• [TRECHO DOS DADOS]:
━━━━━━━━━━━━━━━━━━━━

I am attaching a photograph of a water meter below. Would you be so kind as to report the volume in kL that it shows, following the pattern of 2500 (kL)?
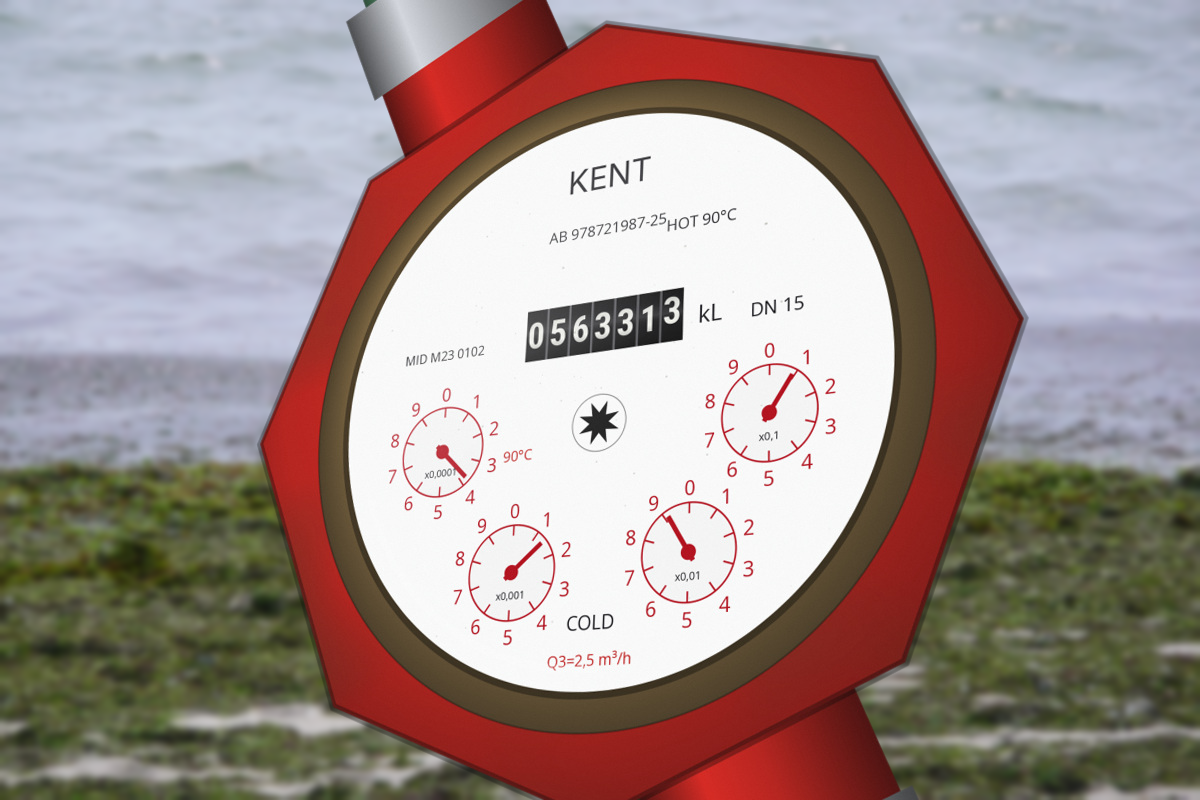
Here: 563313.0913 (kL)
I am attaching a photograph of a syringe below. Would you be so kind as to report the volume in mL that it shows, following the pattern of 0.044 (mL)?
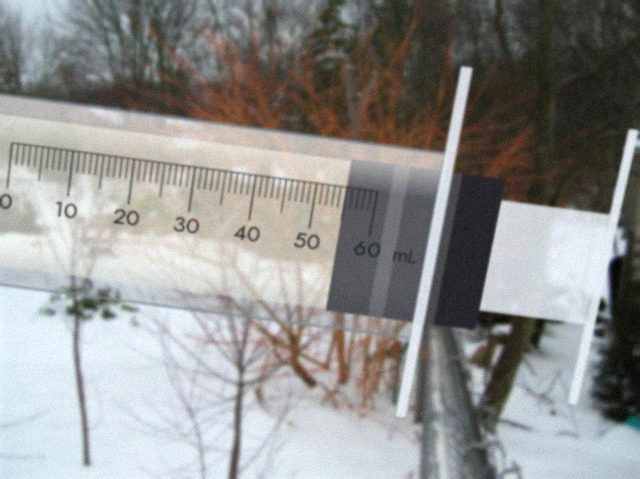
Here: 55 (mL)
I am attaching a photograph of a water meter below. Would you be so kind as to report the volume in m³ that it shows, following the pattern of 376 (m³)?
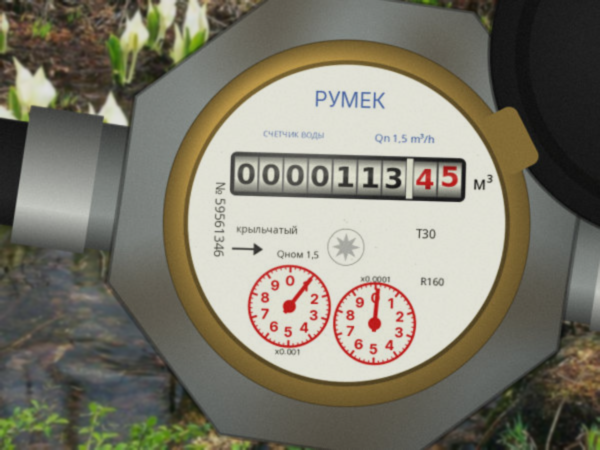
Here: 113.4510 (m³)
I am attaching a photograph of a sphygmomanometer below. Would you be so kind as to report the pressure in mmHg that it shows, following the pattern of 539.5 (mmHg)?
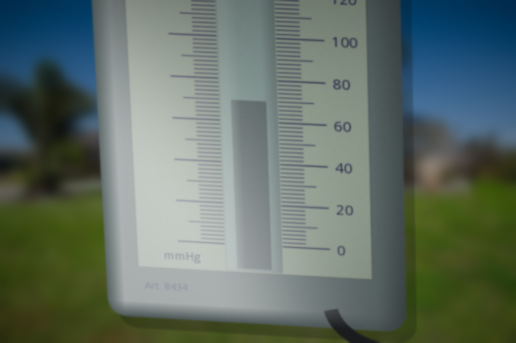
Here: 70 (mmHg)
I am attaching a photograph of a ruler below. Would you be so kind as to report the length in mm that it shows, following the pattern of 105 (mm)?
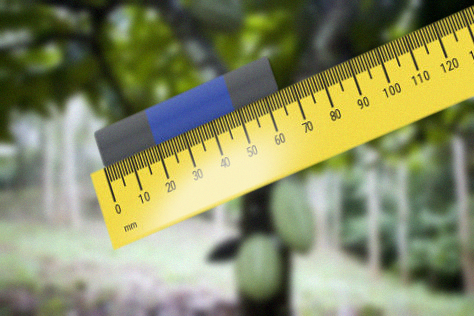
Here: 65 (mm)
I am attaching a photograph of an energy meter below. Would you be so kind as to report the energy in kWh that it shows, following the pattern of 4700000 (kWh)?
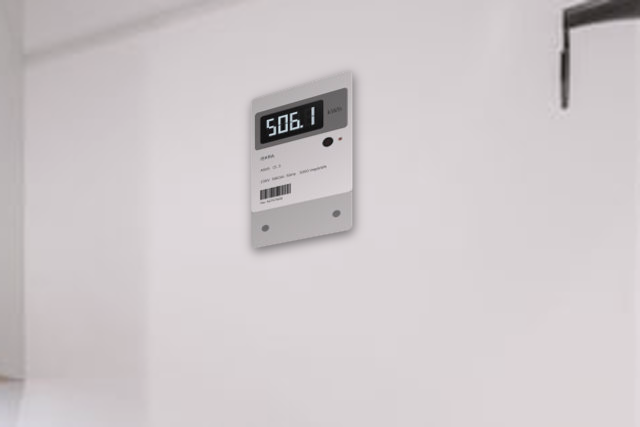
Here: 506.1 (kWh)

━━━━━━━━━━━━━━━━━━━━

• [SUAS INSTRUÇÕES]: Formate como uma lista JSON de strings as linhas que vão do início dos dados até a linha que contém "Here: 55 (mL)", inclusive, com uma string por linha e sem linhas em branco. Deixe as imagens de fora da resposta.

• [RESPOSTA]:
[
  "I am attaching a photograph of a water meter below. Would you be so kind as to report the volume in kL that it shows, following the pattern of 2500 (kL)?",
  "Here: 563313.0913 (kL)",
  "I am attaching a photograph of a syringe below. Would you be so kind as to report the volume in mL that it shows, following the pattern of 0.044 (mL)?",
  "Here: 55 (mL)"
]